Reputation: 119
website code looks like this:
<ul class="article-list">
<li>
<p class="promo">
"sentence sentence sentence sentence"
<a class="readmore" href="https://link.blahblah.com"> Read more >> </a>
</p>
</li>
</ul>
I tried
ul = soup.find_all("ul", class_= "article-list")
for elem in ul:
lis = elem.find_all("li")
for x in lis:
preview = x.find("p", class_="promo").get_text()
this returns
"sentence sentence sentence sentence Read more"
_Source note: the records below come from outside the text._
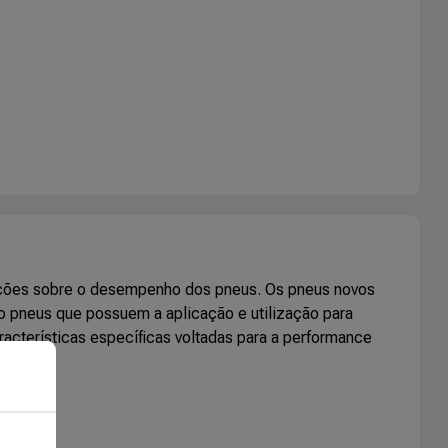
mações sobre o desempenho dos pneus. Os pneus novos
o pneus que possuem a aplicação e utilização para
racterísticas específicas voltadas para a performance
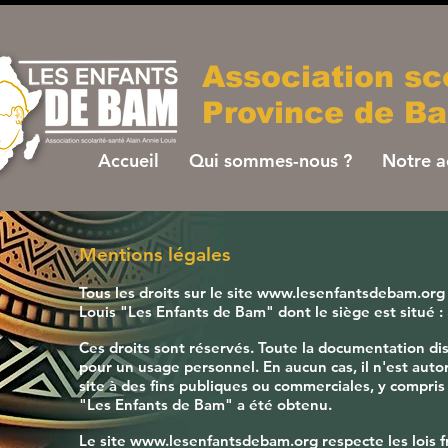
Association sc
Province de B
Accueil
Qui sommes-nous ?
Notre a
Mentions légales
Tous les droits sur le site
www.lesenfantsdebam.org
Louis "Les Enfants de Bam" dont le siège est situé :
Ces droits sont réservés. Toute la documentation di
pour un usage personnel. En aucun cas, il n'est autori
site à des fins publiques ou commerciales, y compris 
"Les Enfants de Bam" a été obtenu.
Le site
www.lesenfantsdebam.org
respecte les lois f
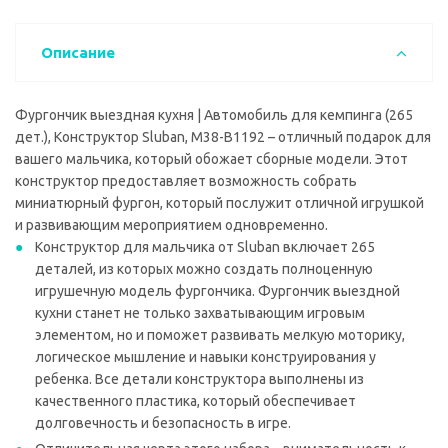
Описание
Фургончик выездная кухня | Автомобиль для кемпинга (265
дет.), Конструктор Sluban, M38-B1192 – отличный подарок для
вашего мальчика, который обожает сборные модели. Этот
конструктор предоставляет возможность собрать
миниатюрный фургон, который послужит отличной игрушкой
и развивающим мероприятием одновременно.
Конструктор для мальчика от Sluban включает 265
деталей, из которых можно создать полноценную
игрушечную модель фургончика. Фургончик выездной
кухни станет не только захватывающим игровым
элементом, но и поможет развивать мелкую моторику,
логическое мышление и навыки конструирования у
ребенка. Все детали конструктора выполнены из
качественного пластика, который обеспечивает
долговечность и безопасность в игре.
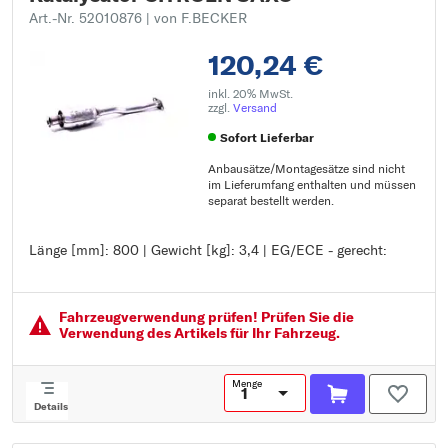
Art.-Nr. 52010876
| von F.BECKER
120,24 €
inkl. 20% MwSt.
zzgl.
Versand
Sofort Lieferbar
Anbausätze/Montagesätze sind nicht
im Lieferumfang enthalten und müssen
separat bestellt werden.
Länge [mm]: 800 | Gewicht [kg]: 3,4 | EG/ECE - gerecht:
Länge [mm]: 800
Gewicht [kg]: 3,4
EG/ECE - gerecht:
Fahrzeugver­wendung prüfen! Prüfen Sie die
Verwendung des Artikels für Ihr Fahrzeug.
Menge
Details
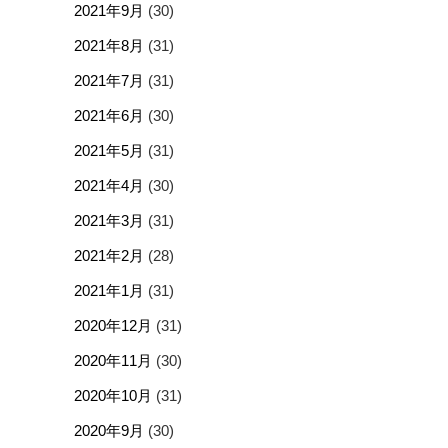
2021年9月
(30)
2021年8月
(31)
2021年7月
(31)
2021年6月
(30)
2021年5月
(31)
2021年4月
(30)
2021年3月
(31)
2021年2月
(28)
2021年1月
(31)
2020年12月
(31)
2020年11月
(30)
2020年10月
(31)
2020年9月
(30)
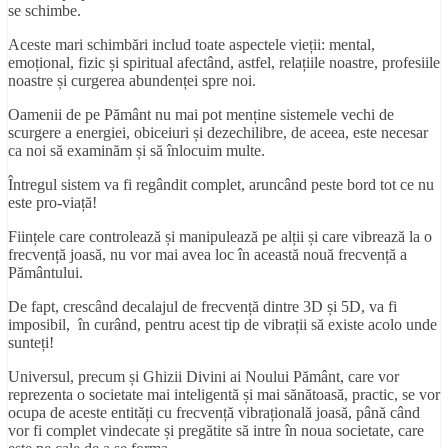
se schimbe.
Aceste mari schimbări includ toate aspectele vieții: mental,
emoțional, fizic și spiritual afectând, astfel, relațiile noastre, profesiile
noastre și curgerea abundenței spre noi.
Oamenii de pe Pământ nu mai pot menține sistemele vechi de
scurgere a energiei, obiceiuri și dezechilibre, de aceea, este necesar
ca noi să examinăm și să înlocuim multe.
Întregul sistem va fi regândit complet, aruncând peste bord tot ce nu
este pro-viață!
Ființele care controlează și manipulează pe alții și care vibrează la o
frecvență joasă, nu vor mai avea loc în această nouă frecvență a
Pământului.
De fapt, crescând decalajul de frecvență dintre 3D și 5D, va fi
imposibil, în curând, pentru acest tip de vibrații să existe acolo unde
sunteți!
Universul, precum și Ghizii Divini ai Noului Pământ, care vor
reprezenta o societate mai inteligentă și mai sănătoasă, practic, se vor
ocupa de aceste entități cu frecvență vibrațională joasă, până când
vor fi complet vindecate și pregătite să intre în noua societate, care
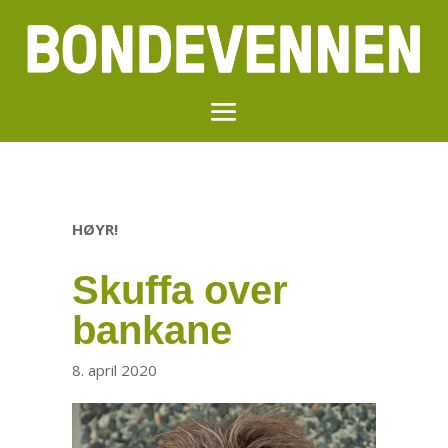
HØYR!
Skuffa over
bankane
8. april 2020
How can I return "sentence sentence sentence sentence" only without "Read more"?
Upvotes: 0
Views: 74
Reputation: 11
you could try adding to a list
soup = bs(resp, 'html.parser')
ul = soup.find_all("ul", class_= "article-list")
preview = []
for elem in ul:
lis = elem.find_all("li")
for x in lis:
preview = x.find("p", class_="promo")
preview.append(x.text)
Upvotes: 0
Reputation: 195448
You can use .find_next()
method with text=True
parameter:
data = '''<ul class="article-list">
<li>
<p class="promo">
"sentence sentence sentence sentence"
<a class="readmore" href="https://link.blahblah.com"> Read more >> </a>
</p>
</li>
</ul>'''
from bs4 import BeautifulSoup
soup = BeautifulSoup(data, 'lxml')
print(soup.select_one('p.promo').find_next(text=True))
Prints:
"sentence sentence sentence sentence"
Upvotes: 1